> _Information given_:
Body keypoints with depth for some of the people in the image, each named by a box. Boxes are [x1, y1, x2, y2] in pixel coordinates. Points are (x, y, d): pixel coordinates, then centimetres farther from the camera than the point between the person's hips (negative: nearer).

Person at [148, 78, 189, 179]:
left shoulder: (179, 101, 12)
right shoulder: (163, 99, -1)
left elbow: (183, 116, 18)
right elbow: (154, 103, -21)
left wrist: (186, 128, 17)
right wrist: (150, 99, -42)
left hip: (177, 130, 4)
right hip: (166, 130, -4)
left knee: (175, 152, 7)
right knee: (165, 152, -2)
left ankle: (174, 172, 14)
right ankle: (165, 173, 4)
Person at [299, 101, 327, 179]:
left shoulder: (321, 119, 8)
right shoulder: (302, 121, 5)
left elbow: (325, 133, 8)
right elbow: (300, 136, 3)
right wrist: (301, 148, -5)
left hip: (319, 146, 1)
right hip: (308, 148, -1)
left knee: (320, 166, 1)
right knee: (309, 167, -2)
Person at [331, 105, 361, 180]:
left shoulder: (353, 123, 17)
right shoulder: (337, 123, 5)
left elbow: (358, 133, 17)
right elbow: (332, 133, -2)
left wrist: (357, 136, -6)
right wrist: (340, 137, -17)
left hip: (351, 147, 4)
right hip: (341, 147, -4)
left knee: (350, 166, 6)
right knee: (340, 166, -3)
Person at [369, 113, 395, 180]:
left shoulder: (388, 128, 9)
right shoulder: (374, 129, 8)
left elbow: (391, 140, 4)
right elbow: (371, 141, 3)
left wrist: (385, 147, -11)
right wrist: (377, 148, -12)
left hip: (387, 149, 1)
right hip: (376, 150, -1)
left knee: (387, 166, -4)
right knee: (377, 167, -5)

> _Work instruction_: Only the lines from the start of the listing through the line with "left elbow: (325, 133, 8)" should be repeated, each exactly as it stands.

> _Response area_:
Body keypoints with depth for some of the people in the image, each named by a box. Boxes are [x1, y1, x2, y2] in pixel coordinates. Points are (x, y, d): pixel coordinates, then centimetres farther from the camera than the point between the person's hips (negative: nearer).

Person at [148, 78, 189, 179]:
left shoulder: (179, 101, 12)
right shoulder: (163, 99, -1)
left elbow: (183, 116, 18)
right elbow: (154, 103, -21)
left wrist: (186, 128, 17)
right wrist: (150, 99, -42)
left hip: (177, 130, 4)
right hip: (166, 130, -4)
left knee: (175, 152, 7)
right knee: (165, 152, -2)
left ankle: (174, 172, 14)
right ankle: (165, 173, 4)
Person at [299, 101, 327, 179]:
left shoulder: (321, 119, 8)
right shoulder: (302, 121, 5)
left elbow: (325, 133, 8)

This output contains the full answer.